Chaplin acknowledges that the songs on ‘The Wave’ are an extension of the hard work he has been doing in therapy. One of the most moving moments on ‘The Wave’ is the song ‘Hardened Heart’, in which Chaplin sings the poignant line, “I know my hardened heart is beating still / I drove it to the point of madness just to feel / something real”. He explains that with the track, he wanted to articulate the feeling he had shortly after making the all-important choice to properly deal with his substance abuse problems. “When I made this resolution to get myself well again, there was this times a few months afterwards where I felt like I was in this no man’s land. It was a chemically-induced depression, the result of years and years of serious binging. So when I came out of it, I was aware that there was no way I can go back to drugs back again because I know it’s going to kill me. But also, I think I felt like I had no real desire to live. I looked at the world and thought, yeah, I can understand it’s a beautiful world, and I can see it, there’s good stuff to enjoy and things to take from it and I could see how it’s possible to engage in life, but somehow, I’m not there yet.
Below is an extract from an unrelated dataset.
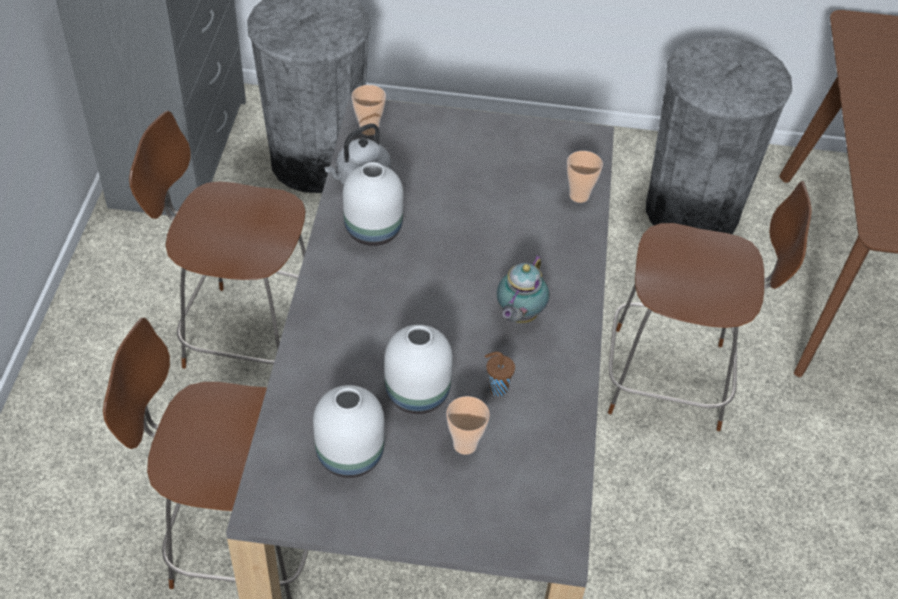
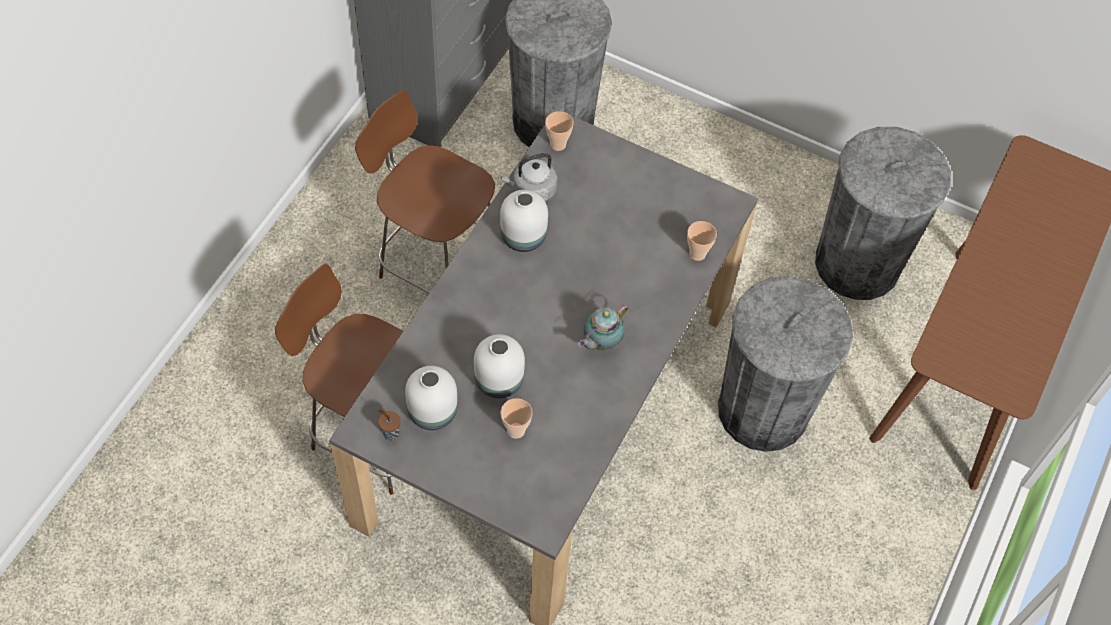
camera: 20 degrees right, 10 degrees up
brown cup [485,352,515,396] -> brown cup moved to [378,410,401,441]
brown chair [608,181,812,431] -> grey trash can [718,276,853,452]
“The song really is about that particular time, and the song itself has a progression to it, it’s a transitional song, it’s about being stuck in that awful place. But as the song goes on, you get these green shoots of hope that start to appear. ‘Hang on, maybe I can start to believe there are signs that are telling me things can be okay again.’ I really like how it [‘Hardened Heart’] has the beginning of that transition. After a few months of being away from drugs and pushing myself in the studio, even if it was for 5 minutes to go and do some writing, or even if it was anything else, hanging out with my family, things that give normal people lots of pleasure, I began to slowly see that maybe these things can give me pleasure that they should. So the song is about that, yes, still being stuck and finding life very difficult and meaningless, but the song is also about looking to the future and beginning to feel hopeful.
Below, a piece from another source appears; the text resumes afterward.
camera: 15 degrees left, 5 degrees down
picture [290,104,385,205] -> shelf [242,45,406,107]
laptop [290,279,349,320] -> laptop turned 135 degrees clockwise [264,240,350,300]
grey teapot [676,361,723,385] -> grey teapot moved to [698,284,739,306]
“And I suppose, too, that line about driving myself to the point of madness, it felt like this kind of idea of taking myself to the brink of death that I was able to start to recognise that what was important and what, you know, I needed to focus on in my life. In the last few months of my addiction, I really had no concept of how I was destroying, for example, the relationships in my life. My wife kept saying to me, ‘you don’t have a relationship to your daughter. I can’t trust you as a human being. I don’t know you anymore’. But I was so far removed from the feelings attached to that stuff that I just couldn’t acknowledge it. But I drove myself so close to the edge, it wasn’t until I got there that I thought, ‘oh, hang on, those are the important things’. Being relational, being connected to these people in my life, really, at the end of the day, that’s all that matters.”
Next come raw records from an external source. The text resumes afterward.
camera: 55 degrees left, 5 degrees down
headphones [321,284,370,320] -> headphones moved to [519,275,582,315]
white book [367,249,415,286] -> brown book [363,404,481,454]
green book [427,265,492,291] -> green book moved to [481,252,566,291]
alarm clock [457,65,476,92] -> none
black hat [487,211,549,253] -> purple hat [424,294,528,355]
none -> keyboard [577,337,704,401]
The mental health treatment Chaplin has been receiving is Jungian psychoanalysis, which he describes as “quite sort of intellectualised therapy. Very philosophical, very in depth”. On ‘I Remember You’, he chose to profile how therapy helped him reach a place in his formative years and come to terms with its effects on him as an adult. “It’s one of the few places where you can talk about your dreams without the other person getting bored! A Jungian analyst is very interested in your unconscious and what dreams might say about your life. I really like the fact that the song is kind of framed in a dream-like way. For me, there’s a very lonely little boy who was trapped in my past and who needed to feel some love. Part of the process of my therapy was going back to that part of myself.

“I’m still not very good at it at crying, but it was actually one of the few times in my therapy where I had lost it and wept uncontrollably. When I really thought about that lost and lonely little boy, I felt like I didn’t have my emotional needs met by the world. In fact, I used to think, ‘I can deal with this on my own’, and I became very insular and kept my problems to myself. So the song is a dream-like reflection of what it’s like to go back, to make contact with that part of myself, to acknowledge it and give it a place. Lyrically, I think it’s one of my absolute favourites on the new record because of that.”